A transformação digital é, provavelmente, o principal desafio que escritórios e sociedades de advogados enfrentam presentemente. É, simultaneamente, uma imperdível oportunidade. Num setor tradicionalmente conservador, com uma cultura muito particular, conhecido por ser tipicamente um ‘late adopter’, chegar primeiro pode significar chegar mais longe.
A adoção de ferramentas de ‘legal tech’ não é já uma novidade. São inúmeras as ferramentas de software disponíveis no mercado para gestão de processos judiciais e arbitrais, redação e gestão de contratos, ‘e-discovery’, analítica aplicada a processos judiciais (‘litigation analytics’), ‘compliance’, etc. Num futuro já ao virar da esquina cada área de prática terá à sua disposição um portefólio de ferramentas destinadas a automatizar tarefas jurídicas ou a torná-las mais ágeis e eficientes. O recurso a ‘legal tech’ é inescapável para qualquer escritório. No entanto, a implementação destas ferramentas é apenas a ponta do icebergue. O verdadeiro desafio está em aprender com outros setores e indústrias e empreender uma verdadeira transformação do modelo operacional.

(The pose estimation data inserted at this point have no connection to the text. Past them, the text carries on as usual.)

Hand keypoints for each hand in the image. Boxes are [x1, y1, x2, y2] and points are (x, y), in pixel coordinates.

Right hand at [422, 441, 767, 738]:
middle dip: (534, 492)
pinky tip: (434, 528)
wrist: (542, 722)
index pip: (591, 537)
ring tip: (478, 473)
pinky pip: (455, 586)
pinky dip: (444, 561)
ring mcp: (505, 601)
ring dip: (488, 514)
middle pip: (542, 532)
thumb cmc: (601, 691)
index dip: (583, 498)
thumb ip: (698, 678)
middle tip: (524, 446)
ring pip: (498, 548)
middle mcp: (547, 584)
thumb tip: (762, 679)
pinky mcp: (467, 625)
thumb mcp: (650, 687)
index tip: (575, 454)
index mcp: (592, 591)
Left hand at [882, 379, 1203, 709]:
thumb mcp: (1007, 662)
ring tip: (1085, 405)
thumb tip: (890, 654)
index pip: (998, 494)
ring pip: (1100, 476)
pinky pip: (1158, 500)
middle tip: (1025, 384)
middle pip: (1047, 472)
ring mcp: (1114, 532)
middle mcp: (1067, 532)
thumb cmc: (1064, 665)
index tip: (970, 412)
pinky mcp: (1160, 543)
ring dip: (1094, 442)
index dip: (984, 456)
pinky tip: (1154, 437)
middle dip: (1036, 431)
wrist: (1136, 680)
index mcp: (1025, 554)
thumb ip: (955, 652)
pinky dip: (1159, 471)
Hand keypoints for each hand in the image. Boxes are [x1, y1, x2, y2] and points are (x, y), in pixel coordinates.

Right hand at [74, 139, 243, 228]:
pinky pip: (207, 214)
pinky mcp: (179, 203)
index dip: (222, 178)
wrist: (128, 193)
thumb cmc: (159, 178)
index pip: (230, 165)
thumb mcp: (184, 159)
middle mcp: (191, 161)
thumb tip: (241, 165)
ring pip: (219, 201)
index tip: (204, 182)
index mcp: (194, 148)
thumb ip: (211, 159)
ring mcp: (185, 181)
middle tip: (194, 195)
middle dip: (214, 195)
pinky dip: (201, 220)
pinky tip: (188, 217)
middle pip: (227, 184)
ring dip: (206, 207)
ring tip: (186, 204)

Se olharmos para setores de serviços não muito diferentes no seu modelo de negócio é possível identificar de imediato várias áreas que já beneficiam da adoção de estratégias ‘data-driven’, isto é assentes na analítica avançada de dados com recurso a modelos e algoritmos de inteligência artificial (IA) e ‘machine learning’ (ML). E, verdade seja dita, entre timesheets, registos de indicadores de performance, faturação, tempo, alocação de recursos, etc. não é difícil concluir que o setor jurídico é uma indústria intensiva em dados. O desafio é, pois, o de explorar o seu potencial, e retirar deles conhecimento para tomar melhores decisões, agilizar processos e obter ganhos de eficiência. Sempre acautelando o cumprimento dos padrões legais, regulatórios e sobretudo éticos que, em qualquer caso, mas acrescidamente numa sociedade de advogados, não podem ser descurados.
Num setor que é cada vez mais competitivo, é indispensável fazer uma alocação ótima do trabalho (entregando-o ao advogado ou equipa que assegura melhor performance) e prever com exatidão o custo/horas a despender com um determinado projeto ou tarefa. Só assim será possível apresentar ao cliente alternativas à ‘billable hour’, isto é um valor fixo que comporte um baixo nível de risco para a sociedade e seja simultaneamente competitivo para o cliente. O recurso a algoritmos de IA e ML permite rastrear, agrupar por cluster e comparar dados históricos, por forma a prever a performance dos advogados e equipas garantindo uma alocação ótima e uma estimativa de custo precisa.
Do mesmo modo, o ‘business intelligence’ assente em dados internos e externos que transcendam as limitações dos contactos e conhecimentos pessoais, bem como o apoio na preparação expedita de propostas assente numa base de dados que, de forma estruturada, reúna, agrupe e filtre a experiência da sociedade e dos seus advogados, prometem mudar radicalmente o modelo tradicional de desenvolvimento de negócio.
Sem a pretensão de esgotar exaustivamente a aprendizagem e o paralelo com outros setores de atividade, arrisco dizer que a gestão de talento será um dos desafios que mais beneficiará de uma estratégia data-driven. A utilização de dados na gestão de talento permite ter uma abordagem preditiva sobre as necessidades futuras de médio e longo prazo, mapear as competências existentes na organização e identificar o ‘skill gap’, por forma a construir um plano de contratação ajustado às necessidades futuras do setor e do escritório em particular. Não é difícil antever que as competências exigidas a um advogado nos próximos cinco ou dez anos não serão seguramente as mesmas que os escritórios procuram hoje, qualquer se seja a especialização ou área de prática…
A análise de dados suportada em algoritmos de IA e ML permite ainda mudar de abordagem na retenção de talento, prevendo a probabilidade de saída (churn) por advogado e a identificando a criticidade do mesmo para a organização. Com o recurso à analítica de dados passará a ser possível endereçar de forma certeira e customizada um desafio histórico dos escritórios e sociedades de advogados.
As possibilidades são inúmeras, e as prioridades dependem em grande medida de cada concreto escritório e realidade. O certo, porém, é que para os escritórios de advogados, mais do que apostar nesta ou naquela concreta ferramenta “da moda” ou da “concorrência”, chegou o tempo de questionar globalmente o modelo tradicional de negócio e abraçar de vez a transformação digital nas várias áreas da organização. Só assim será possível acompanhar o ritmo dos clientes e fazer face à oferta de serviços jurídicos em moldes alternativos, cada vez mais ‘produtizados’, que vem ganhando progressivamente espaço, tantas vezes retirado aos escritórios ditos “tradicionais”.